NRW plant verpflichtende Sprachkurse für Kinder mit Förderbedarf – doch Kritik wächst
Gerhart HenckNRW plant verpflichtende Sprachkurse für Kinder mit Förderbedarf – doch Kritik wächst
Ein neuer Gesetzentwurf in Nordrhein-Westfalen (NRW) zielt darauf ab, verpflichtende Vorschul-Sprachkurse für Kinder mit Förderbedarf im Deutschen einzuführen. Der am 13. März 2026 im Landtag eingebrachte Vorschlag hat eine Debatte unter Pädagog:innen, Politiker:innen und Eltern ausgelöst. Zwar plant das Land, die Kosten zu übernehmen, doch bleiben Bedenken hinsichtlich Personal, Organisation und der Integration in bestehende Betreuungsstrukturen bestehen.
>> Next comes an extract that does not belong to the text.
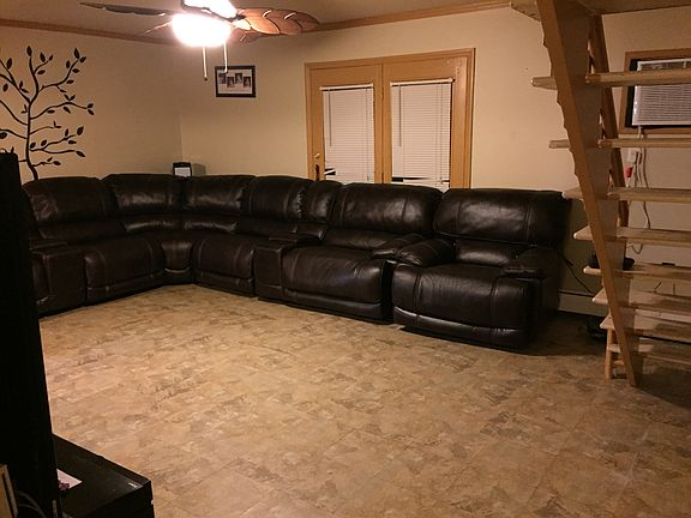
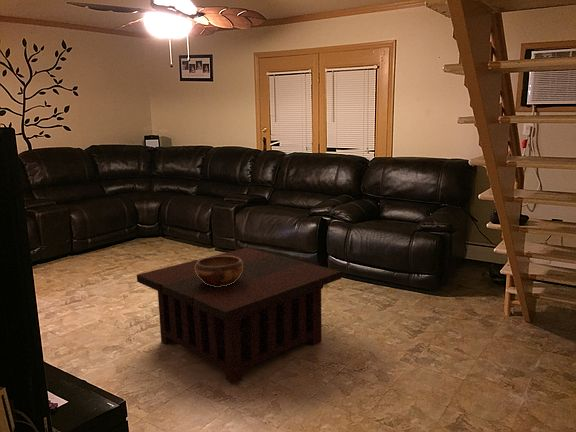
+ decorative bowl [195,255,243,287]
+ coffee table [136,247,343,385]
Die sogenannte ABC-Klassen-Initiative soll schrittweise eingeführt werden, beginnend mit dem Schuljahr 2028/2029, und ab August 2029 vollständig verpflichtend sein. Die Landesregierung argumentiert, das Programm werde die Schulfähigkeit durch gezielte frühe Sprachförderung verbessern. Da jedoch bisher kein vergleichbares Modell vollständig umgesetzt wurde, bleiben Fragen zur praktischen Wirksamkeit offen.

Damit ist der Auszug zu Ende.